Every work sector has experienced dramatic changes in the last two decades as the technological revolution gathers speed. But none have changed the way they work more completely than the human resources industry.
From recruiting to hiring to training to engaging workers and giving them the means to access their health and pension benefits, there is no aspect of the human resources professional’s strategies that has not been impacted by a growing dependence on technology, analytics and predictive analysis.
As you cast your eye across the industry landscape, you see not only has the traditional way of securing and handling the workforce changing, but also the attitudes and cultures of workplace itself.
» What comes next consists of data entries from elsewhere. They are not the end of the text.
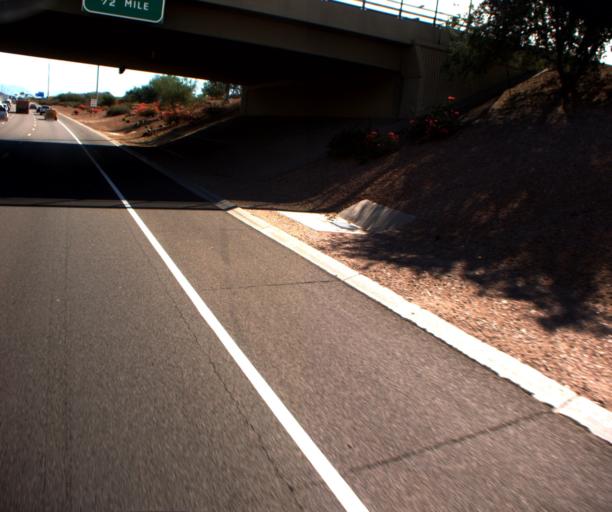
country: US
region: Arizona
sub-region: Maricopa County
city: Glendale
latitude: 33.6685
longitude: -112.0833
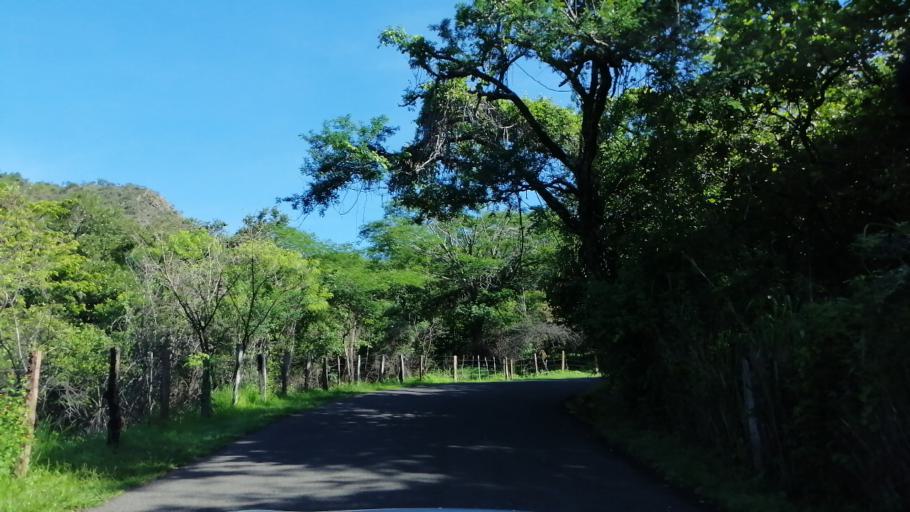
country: SV
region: Morazan
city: Corinto
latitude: 13.7979
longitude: -88.0075
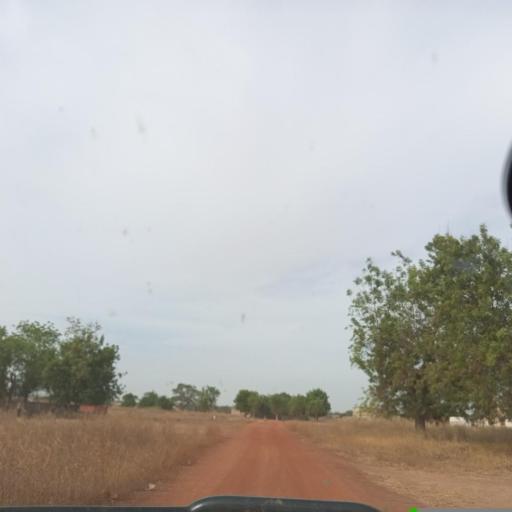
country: ML
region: Koulikoro
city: Koulikoro
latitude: 13.1115
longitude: -7.6539
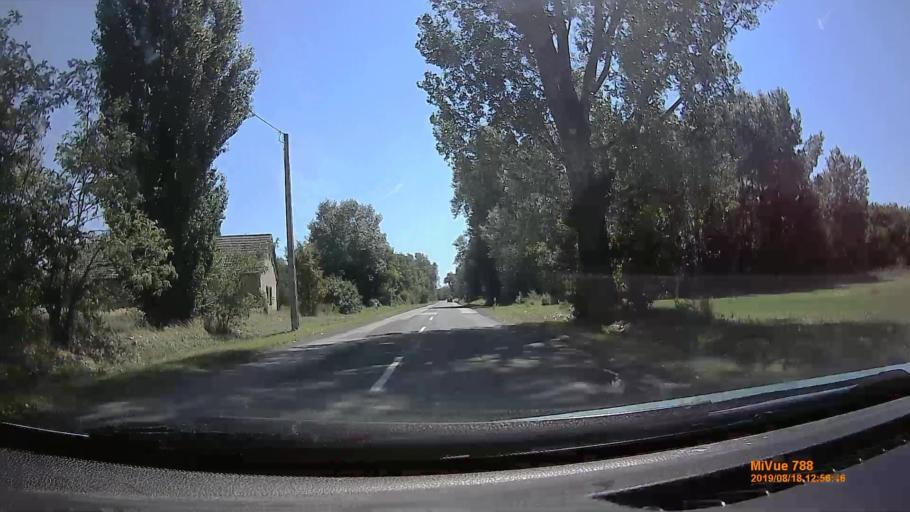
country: HU
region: Fejer
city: Sarkeresztur
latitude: 47.0211
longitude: 18.5432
The days when a young person was glad to secure a decent job in their own hometown and hoped to hold it until they retired have followed the dinosaurs into extinction. Today’s mobile, restless workforce expects to be moving around a lot more, and they are much more excited about what they will learn in their job than whether or not it will last forever.
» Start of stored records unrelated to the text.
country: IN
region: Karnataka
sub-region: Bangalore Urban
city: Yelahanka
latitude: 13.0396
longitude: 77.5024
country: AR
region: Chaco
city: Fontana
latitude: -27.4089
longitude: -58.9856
People still work for remuneration of course, but they also want fulfillment, work/life balance and a chance to grow which is not necessarily the same as a chance to advance. They want more autonomy than workers of the past as well, and that also poses challenges to the HR professionals.
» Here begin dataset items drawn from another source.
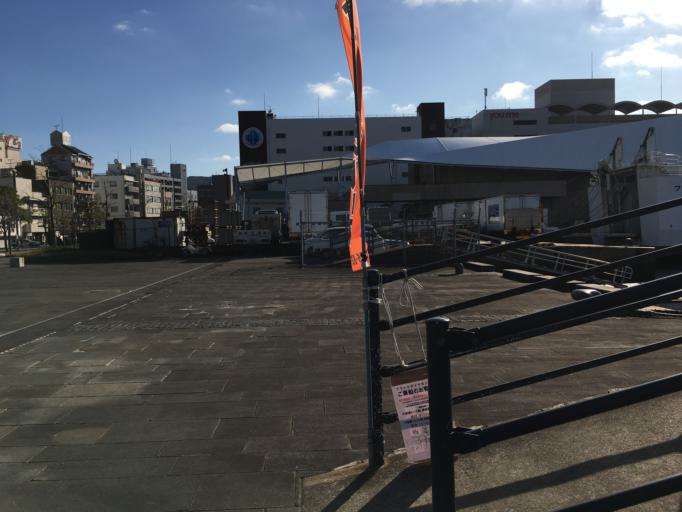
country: JP
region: Nagasaki
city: Nagasaki-shi
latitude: 32.7479
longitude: 129.8708
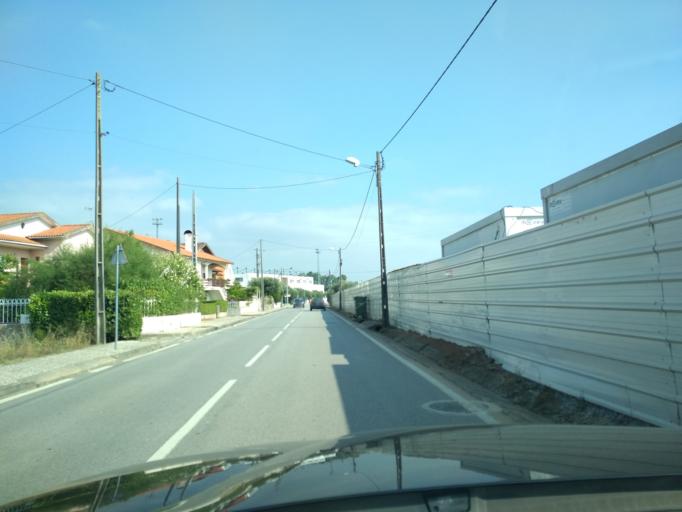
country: PT
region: Aveiro
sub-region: Mealhada
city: Mealhada
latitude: 40.3757
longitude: -8.4573
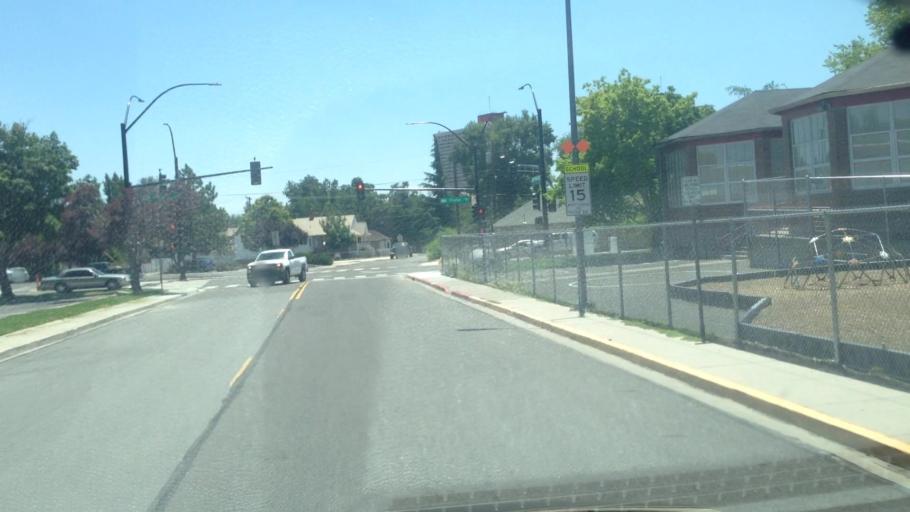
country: US
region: Nevada
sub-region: Washoe County
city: Sparks
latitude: 39.5399
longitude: -119.7583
The key trends that have changed the landscape of the industry include recruiting software, hiring platforms, mobile learning platforms, delivery of instant access to health and wellness programs and initiatives to heighten the dismal rate of employee engagement (just one third of workers are engaged in their jobs, according to Deloitte).
The landscape, once propelled by physical travel and personal interviews topped off with “gut instinct” has turned into a world of software programs that troll social media and deliver people analytics. The hiring process includes video interviews and app-delivered onboarding and initial training procedures.
In many companies, hierarchical management has given way to team-style leadership or even shared leadership. Setting goals from the top down has morphed into consensus goals and more focus on team effort.
Traditional tools of the trade, from yearly performance reviews to dictated goal management, have changed as well. The new technologically savvy employee will be more in control than ever before so smart companies are urgently seeking smart employees.
From now until year end, watch for the continuing and rapid development of new HR technology that will help your organization gather insights about your employees to a level never dreamed of in previous employment history.
You will need this insight to weed out the good technology from the trivial trends in technology and chart a wise course of securing and training employees for your organization.